Enerji ithalatında son dönemde yaşanan düşüşe de değinen Birol, “Bu durum, Türkiye’nin ekonomisindeki büyümenin yavaşlaması ve Avrupa’nın ekonomik anlamda zor günlerden geçmesi ve petrol fiyatlarında nispi bir düşüş olmasından kaynaklanıyor. Türkiye ekonomisi normal büyüme hızına geçtiği zaman önümüzdeki 5-6 yıl içinde 65-70 milyar dolarlık bir enerji faturası olacağını düşünüyorum. Bu enerji faturası da Türkiye için ciddi bir baş ağrısı olacak, eğer bu konuda önlemler almazsak. Türkiye’nin enerji konusunda atacağı adımlar Türkiye ekonomisinin kaderini ciddi olarak belirleyecek” diye konuştu.
“Türkiye’nin nükleerde daha ciddi adımlar atmasını bekliyorum”

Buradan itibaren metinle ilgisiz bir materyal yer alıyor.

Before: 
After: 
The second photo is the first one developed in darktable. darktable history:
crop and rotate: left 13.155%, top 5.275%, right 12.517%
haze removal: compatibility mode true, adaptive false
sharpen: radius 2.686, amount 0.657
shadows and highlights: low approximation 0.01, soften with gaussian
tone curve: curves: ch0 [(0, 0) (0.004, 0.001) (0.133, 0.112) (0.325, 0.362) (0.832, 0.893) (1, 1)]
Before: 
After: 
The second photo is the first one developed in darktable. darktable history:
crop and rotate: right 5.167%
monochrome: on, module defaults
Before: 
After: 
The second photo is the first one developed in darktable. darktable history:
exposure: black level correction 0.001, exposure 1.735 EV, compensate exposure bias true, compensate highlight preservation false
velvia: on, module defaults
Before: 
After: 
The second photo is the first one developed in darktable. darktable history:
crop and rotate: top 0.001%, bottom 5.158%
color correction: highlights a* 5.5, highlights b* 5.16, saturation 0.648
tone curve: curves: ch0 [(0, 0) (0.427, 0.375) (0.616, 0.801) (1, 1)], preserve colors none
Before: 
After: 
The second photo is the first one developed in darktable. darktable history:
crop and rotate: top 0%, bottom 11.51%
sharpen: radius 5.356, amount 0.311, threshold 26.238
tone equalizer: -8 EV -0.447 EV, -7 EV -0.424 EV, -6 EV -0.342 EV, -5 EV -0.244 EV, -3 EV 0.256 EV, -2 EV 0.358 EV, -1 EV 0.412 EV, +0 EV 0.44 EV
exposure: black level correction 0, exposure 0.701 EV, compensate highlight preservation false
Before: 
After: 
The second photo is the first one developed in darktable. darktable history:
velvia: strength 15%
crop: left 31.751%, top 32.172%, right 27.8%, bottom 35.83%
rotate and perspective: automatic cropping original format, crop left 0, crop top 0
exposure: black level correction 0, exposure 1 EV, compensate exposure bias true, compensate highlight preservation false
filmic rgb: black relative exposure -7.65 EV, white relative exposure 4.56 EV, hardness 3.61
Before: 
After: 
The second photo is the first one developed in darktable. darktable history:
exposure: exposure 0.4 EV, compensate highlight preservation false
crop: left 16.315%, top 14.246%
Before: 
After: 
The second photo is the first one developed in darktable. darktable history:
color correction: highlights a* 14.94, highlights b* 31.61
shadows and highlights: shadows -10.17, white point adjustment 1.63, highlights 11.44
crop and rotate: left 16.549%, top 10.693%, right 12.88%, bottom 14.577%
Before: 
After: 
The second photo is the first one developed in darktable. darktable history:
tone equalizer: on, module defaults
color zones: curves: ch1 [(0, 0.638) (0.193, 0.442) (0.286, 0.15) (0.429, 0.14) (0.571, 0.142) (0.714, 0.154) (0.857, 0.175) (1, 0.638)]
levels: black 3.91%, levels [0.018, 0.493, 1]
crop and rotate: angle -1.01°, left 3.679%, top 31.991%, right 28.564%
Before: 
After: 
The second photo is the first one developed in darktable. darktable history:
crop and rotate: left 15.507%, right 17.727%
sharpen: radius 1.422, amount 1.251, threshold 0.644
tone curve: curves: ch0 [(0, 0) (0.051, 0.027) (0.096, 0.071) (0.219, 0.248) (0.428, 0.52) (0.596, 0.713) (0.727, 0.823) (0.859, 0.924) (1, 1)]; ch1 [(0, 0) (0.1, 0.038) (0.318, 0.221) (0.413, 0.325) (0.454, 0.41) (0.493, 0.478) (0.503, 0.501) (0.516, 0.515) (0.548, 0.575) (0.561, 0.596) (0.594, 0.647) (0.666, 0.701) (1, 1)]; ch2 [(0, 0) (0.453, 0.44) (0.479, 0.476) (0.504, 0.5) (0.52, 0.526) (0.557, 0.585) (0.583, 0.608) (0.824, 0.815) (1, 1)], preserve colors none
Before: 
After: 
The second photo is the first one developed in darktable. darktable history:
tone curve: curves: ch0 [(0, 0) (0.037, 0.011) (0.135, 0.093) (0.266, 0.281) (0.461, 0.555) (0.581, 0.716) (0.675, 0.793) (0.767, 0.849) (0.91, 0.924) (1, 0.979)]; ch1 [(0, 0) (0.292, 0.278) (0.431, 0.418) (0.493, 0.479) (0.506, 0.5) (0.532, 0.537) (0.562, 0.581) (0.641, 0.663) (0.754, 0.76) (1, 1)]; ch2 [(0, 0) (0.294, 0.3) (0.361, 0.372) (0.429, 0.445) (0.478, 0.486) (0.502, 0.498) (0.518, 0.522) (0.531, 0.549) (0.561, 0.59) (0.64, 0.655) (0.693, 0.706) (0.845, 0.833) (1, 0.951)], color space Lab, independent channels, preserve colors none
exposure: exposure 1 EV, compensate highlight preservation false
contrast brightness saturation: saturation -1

Birol, Türkiye’nin nükleer enerji konusunda çok geç adım attığını ifade ederek, şunları kaydetti :
“Türkiye ve bir çok ülkenin ekonomik kaderini enerji maliyetleri belirleyecek. Nükleer enerjiden elde edilecek elektrik birim fiyatı uzun dönemde diğer alternatiflere göre daha ucuz. Türkiye’nin kendi ürettiği bir elektrik olacak. Türkiye’deki enerji çeşitliliğinin artması özellikle doğal gaza olan bağımlığının azaltılması konusunda Türkiye’nin nükleerde daha ciddi adımlar atmasını bekliyorum. Türkiye’deki toplam elektrik üretiminin yüzde 15-20’sinin uzun vadede nükleerden gelmesi gerektiğini düşünüyorum. Nükleer konusunda Türkiye’nin yaptığı anlaşmalar son derece doğru. 3’üncü nükleer santralin kurulması Türkiye’nin arz güvenliği açısından elzemdir .”
Enerji yatırımları konusunda kamunun da önemli teşvikler vermesi gerektiğini dile getiren Birol, “Hidroelektrik santrallerinin potansiyelinin tamamının kullanılması gerekir. Bunun kullanılmaması Türkiye’ye vurulacak bir darbedir. Rüzgar ve güneş enerjisinde çok büyük potansiyelimiz var ama burada fizibilitesi olan projelere öncelik vermemiz lazım. İspanya su enerjisine verdiği destekte çok büyük kesinti yaptı. Çünkü astarı yüzünden pahalıya geldi. Hükümetin bütçesinde kara delikler oluştu. O yüzden hangi projenin desteklendiği çok önemli” şeklinde konuştu.